3. Get Personal with Your Business Marketing
I read another blogger who said that there is nothing funny about the COVID-19 virus. While I agree that there is nothing inherently funny about the global pandemic – did you know that some people thought coronavirus was related to Corona beer? Did you see the meme about how Tiger King will save us from the coronavirus? Did you watch the gif where Kermit the Frog dances to a Fleetwood Mac song after several glasses of wine during quarantine? Humor is how we cope. Laughter boosts many things, including immune cells and infection-fighting antibodies, so even laughter is doing its part to help us stay healthy in these trying times. But humor is not the only way we cope. Sincerity helps us cope too.
When reaching out to your customers, and often, be real or be funny, sometimes you can be both. Humor is tricky, especially when trying to relate to a large group of people, but anyone can be sincere.

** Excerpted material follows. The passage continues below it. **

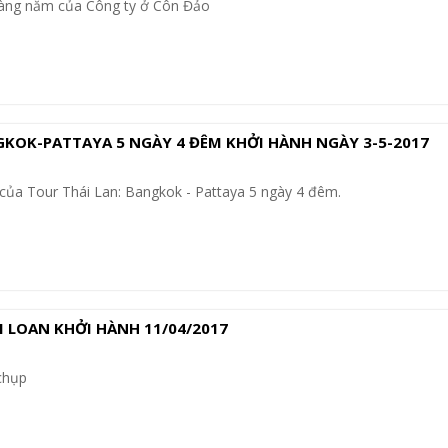
àng năm của Công ty ở Côn Đảo
GKOK-PATTAYA 5 NGÀY 4 ĐÊM KHỞI HÀNH NGÀY 3-5-2017
của Tour Thái Lan: Bangkok - Pattaya 5 ngày 4 đêm.
 LOAN KHỞI HÀNH 11/04/2017
chụp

If you are unsure of one strategy, use the other.
When being real with your customers, highlight your own concerns, visions of the future, and anecdotes for improving your present, to maintain relationships. Think of what you are purchasing during this period that is not “essential,” but still essential to you. Where does your own business fit into this? In sincerity can sometimes come fear, but fear is an effective marketing tool; there are those marketers who use it wisely and others who abuse it, be a business that uses it wisely. In certain cases, people may need to purchase a product or service because their life depends on it, but the guarantee of that life and the assurance that things will get better should now be at the heart of every message. Follow this adage; if your business is not part of the solution, it is part of the problem. Be a solution to your customers, be the solution to your customers, and you may just come out of this okay.